Not completely. There are many aspects of software development that can be automated by AI. However, design, testing, integration, inspection, security, accountability and making trade-off decisions are still tasks that require a software engineer.
Why are software engineers still needed if AI can write code?
The simple fact that AI can write code does not automatically mean that software engineers are hired only for writing code. There are many tasks involved in software engineering, and companies hire software engineers for tasks such as designing systems, interpreting complex requirements, evaluating automated output, making hard trade-offs and ensuring that software runs properly in production environments.

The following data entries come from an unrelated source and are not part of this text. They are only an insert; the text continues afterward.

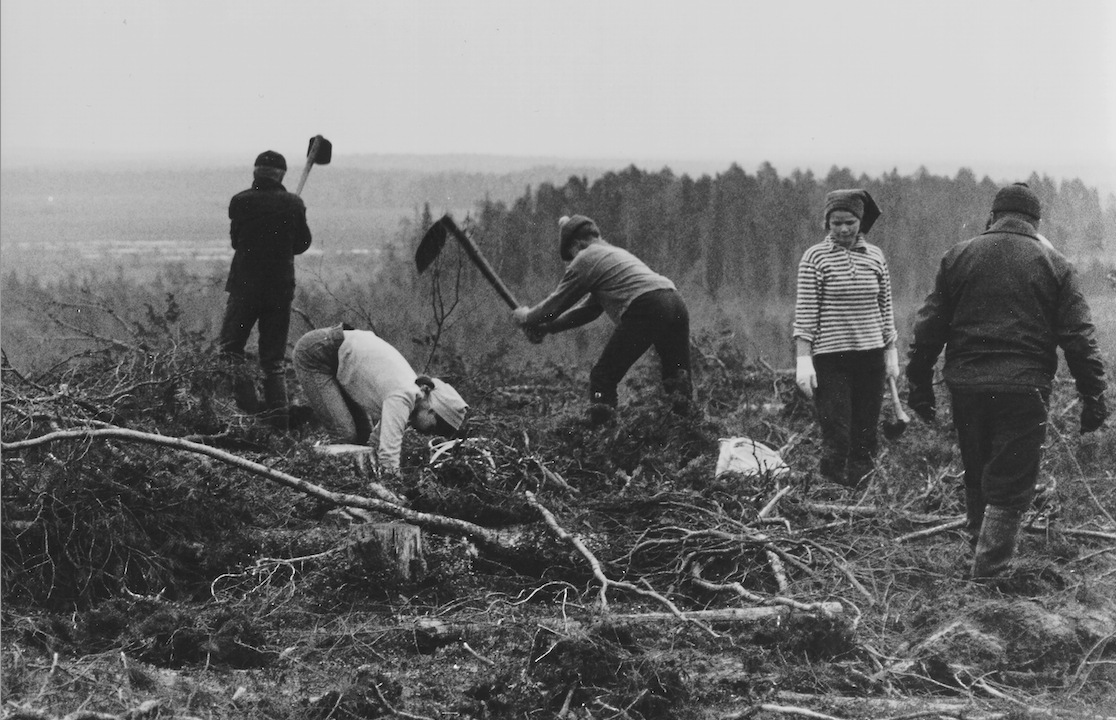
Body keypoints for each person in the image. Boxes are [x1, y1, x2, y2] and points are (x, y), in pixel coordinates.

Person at [905, 182, 1108, 582]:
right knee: (1011, 481)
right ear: (1035, 222)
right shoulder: (1056, 265)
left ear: (993, 217)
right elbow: (1079, 338)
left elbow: (929, 328)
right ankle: (990, 574)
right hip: (1024, 388)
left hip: (966, 385)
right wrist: (1094, 396)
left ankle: (977, 560)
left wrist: (919, 384)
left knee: (978, 469)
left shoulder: (957, 256)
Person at [512, 215, 692, 424]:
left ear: (578, 244)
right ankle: (688, 434)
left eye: (571, 256)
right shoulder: (612, 255)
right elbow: (588, 310)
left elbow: (554, 306)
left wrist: (526, 317)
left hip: (647, 306)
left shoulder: (586, 257)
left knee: (602, 378)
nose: (572, 263)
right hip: (674, 300)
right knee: (677, 378)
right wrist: (548, 327)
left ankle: (603, 438)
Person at [794, 189, 898, 488]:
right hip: (830, 360)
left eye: (850, 222)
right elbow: (805, 312)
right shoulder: (815, 258)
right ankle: (830, 497)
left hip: (871, 358)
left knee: (865, 435)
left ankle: (860, 501)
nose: (843, 229)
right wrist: (804, 359)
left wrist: (890, 353)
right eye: (836, 222)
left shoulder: (875, 257)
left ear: (860, 220)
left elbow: (885, 308)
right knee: (837, 433)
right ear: (827, 222)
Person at [218, 150, 312, 431]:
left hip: (244, 288)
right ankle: (279, 426)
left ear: (256, 172)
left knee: (231, 348)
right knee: (273, 359)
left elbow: (236, 241)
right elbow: (301, 244)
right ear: (281, 175)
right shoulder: (294, 204)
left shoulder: (240, 202)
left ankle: (249, 414)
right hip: (279, 291)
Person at [293, 324, 469, 474]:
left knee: (361, 440)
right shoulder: (404, 395)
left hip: (335, 356)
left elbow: (375, 442)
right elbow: (388, 454)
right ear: (431, 410)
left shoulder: (413, 398)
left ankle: (345, 485)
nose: (426, 433)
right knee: (344, 434)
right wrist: (393, 490)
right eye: (431, 428)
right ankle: (305, 466)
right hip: (316, 354)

Can AI affect entry-level software engineering jobs?
Yes, for tasks of low complexity and routine nature, the work of entry-level software engineers could be impacted by AI. It may also raise expectations for the amount and quality of work that can be completed by a junior engineer.
What skills should software engineers build to stay relevant with AI?
Software engineers should focus on improving their fundamental skills for creating software. In addition to this, they can also learn how to use different AI tools for different parts of the software development life cycle. They should learn how to review automatically generated code, test it properly, and understand the possible security risks of that code. Finally, the goal of any software engineer should be to complete a real world software project.